Instructions for the task -
Please, from the entries below, transcribe exactly the lines that begin at the line with "water regimes on" and end at the line with "the End of the Year 2019", without the pictures.

Dataset entries -
* * * *

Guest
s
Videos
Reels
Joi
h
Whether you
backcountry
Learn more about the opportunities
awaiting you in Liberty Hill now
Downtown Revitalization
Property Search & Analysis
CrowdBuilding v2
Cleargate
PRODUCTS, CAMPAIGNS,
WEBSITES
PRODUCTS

* * * *

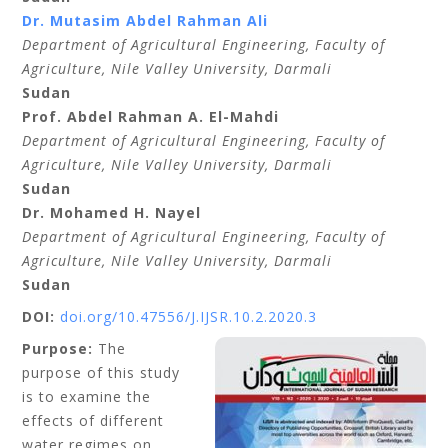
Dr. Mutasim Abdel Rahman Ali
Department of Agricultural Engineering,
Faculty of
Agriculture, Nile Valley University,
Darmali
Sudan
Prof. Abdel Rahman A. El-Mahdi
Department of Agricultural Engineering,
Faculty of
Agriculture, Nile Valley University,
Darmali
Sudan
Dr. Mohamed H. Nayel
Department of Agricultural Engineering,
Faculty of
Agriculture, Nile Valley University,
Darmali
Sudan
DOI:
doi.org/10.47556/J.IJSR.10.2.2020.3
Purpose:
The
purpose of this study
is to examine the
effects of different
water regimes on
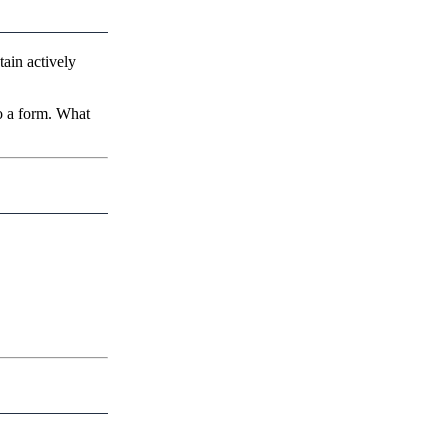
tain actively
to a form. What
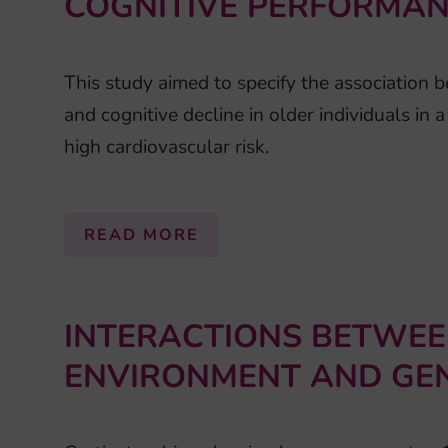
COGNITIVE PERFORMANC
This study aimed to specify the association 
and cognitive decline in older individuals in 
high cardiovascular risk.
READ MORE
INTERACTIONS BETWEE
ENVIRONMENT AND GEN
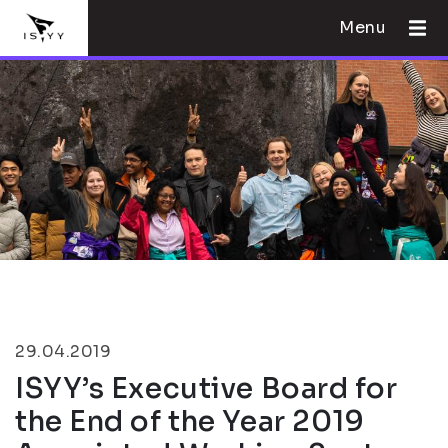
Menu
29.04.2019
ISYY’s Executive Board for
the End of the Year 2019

* * * *

Reply to the exercise -
water regimes on
tain actively
to a form. What
COGNITIVE PERFORMANC
This study aimed to specify the association 
and cognitive decline in older individuals in 
high cardiovascular risk.
READ MORE
INTERACTIONS BETWEE
ENVIRONMENT AND GEN
Menu
29.04.2019
ISYY’s Executive Board for
the End of the Year 2019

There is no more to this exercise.